Other campaigns have used unassigned language similar to that created by primary sources. Senator Kamala Harris (D-Calif.) Said in her plan that "black women are three to four times more likely to die of pregnancy-related causes than white women". This is identical to a reference in American Heart Document Association, which assigns statistics to the Centers for Disease Control and Prevention. "It's a statistic," campaign spokesman Ian Sams said when asked to comment.
In the case of his education policy, Biden used a phrase word for word from a publication on the education policy of the XQ Institute group.
"Students who participate in high-quality technical and vocational education are more likely to graduate, to acquire vocational skills, to enroll in university, to obtain employment rates and to higher incomes, "reads the sentence.
The institute did not immediately respond to requests for comment and the Biden campaign refused a request for comment on Education Policy passage. After the Washington Post contacted the campaign about the sentence, he added a link to the institute's publication.
The use of other groups' words in Biden's environmental plan became known after Josh Nelson of the progressive CREDO group noticed on Tuesday that most of its terms on sequestering carbon capture appeared to be topics of discussion. pro-industrial groups.

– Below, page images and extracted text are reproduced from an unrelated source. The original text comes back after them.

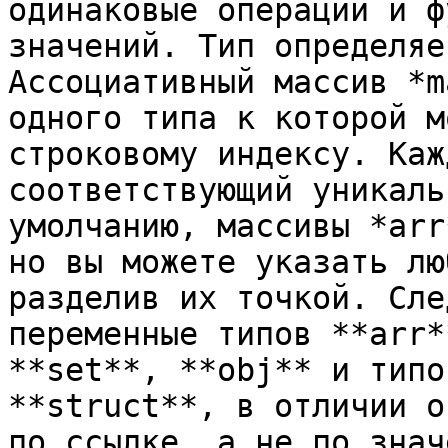
одинаковые операции и ф
значений. Тип определяе
Ассоциативный массив *m
одного типа к которой м
строковому индексу. Каж
соответствующий уникаль
умолчанию, массивы *arr
но вы можете указать лю
разделив их точкой. Сле
переменные типов **arr*
**set**, **obj** и типо
**struct**, в отличии о
по ссылке, а не по знач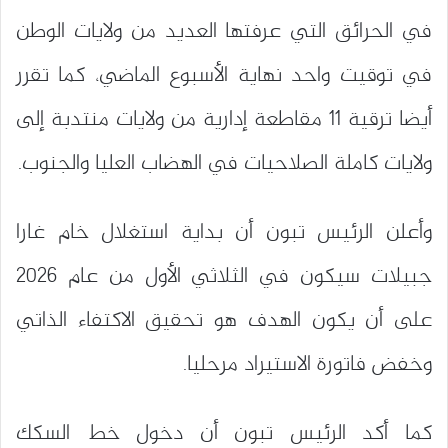
في الحرائق التي عرفتها العديد من ولايات الوطن
في توقيت واحد نهاية الأسبوع الماضي، كما تقرر
أيضا ترقية 11 مقاطعة إدارية من ولايات منتدبة إلى
ولايات كاملة الصلاحيات في الهضاب العليا والجنوب.
وأعلن الرئيس تبون أن بداية استغلال خام غارا
جبيلات سيكون في الثلاثي الأول من عام 2026
على أن يكون الهدف هو تحقيق الاكتفاء الذاتي
وخفض فاتورة الاستيراد مرحليا.
كما أكد الرئيس تبون أن دخول خط السكك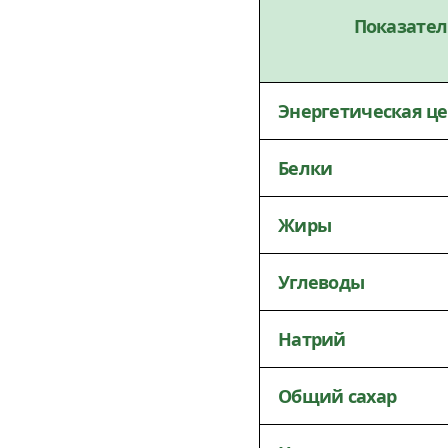
Показател
Энергетическая ц
Белки
Жиры
Углеводы
Натрий
Общий сахар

Nelson found that the sentences were almost identical to the wording used by the Coalition for Carbon Capture, whose members include Shell, Peabody Energy and Arch Coal.
Biden's climate plan calls for carbon capture, use and storage to be a "widely available, cost-effective and rapidly scalable solution to reduce carbon emissions and achieve mid-century climate goals".

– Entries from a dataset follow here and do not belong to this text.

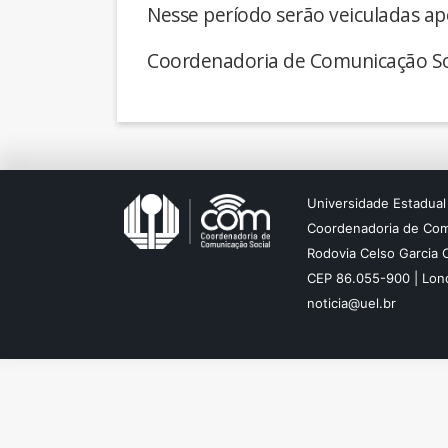
Nesse período serão veiculadas ap
Coordenadoria de Comunicação So
Universidade Estadual
Coordenadoria de Com
Rodovia Celso Garcia 
CEP 86.055-900 | Lond
noticia@uel.br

On its website, the Carbon Capture Coalition of the Center for Climate and Energy Solutions states that "its goal is to make carbon capture, use and storage a widely available, cost-effective and rapidly scalable solution for to reduce the emissions of d climatic objectives of the century. "

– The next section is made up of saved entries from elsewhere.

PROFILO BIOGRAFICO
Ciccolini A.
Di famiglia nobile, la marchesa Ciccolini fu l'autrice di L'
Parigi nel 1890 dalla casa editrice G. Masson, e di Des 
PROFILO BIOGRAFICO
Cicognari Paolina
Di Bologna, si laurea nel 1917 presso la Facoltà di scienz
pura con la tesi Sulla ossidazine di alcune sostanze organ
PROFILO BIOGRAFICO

"This is certainly not a good sign for a Democratic presidential candidate to copy things textually from a group associated with the coal industry," Nelson said.
Alec Gerlach, communications director of the Center for Climate and Energy Solutions, said he was not coordinating his campaigns. But he added that "carbon capture should be an essential part of any global strategy to eliminate carbon emissions".
At least one environmental group does not have the trouble of seeing its ideas influence the hopes of the White House.
In his climate plan, for example, the Biden camp copied a factoid – "the average US sewer line is 33 years old, with many pipes dating back 50 or even 100 years" – from the website of American Rivers in a section on Water Infrastructure.
But Amy Kober, a spokesperson for American Rivers' own water defense group, said her organization was "absolutely happy to see anyone visiting our website".
"Our information is available for all campaigns," she added.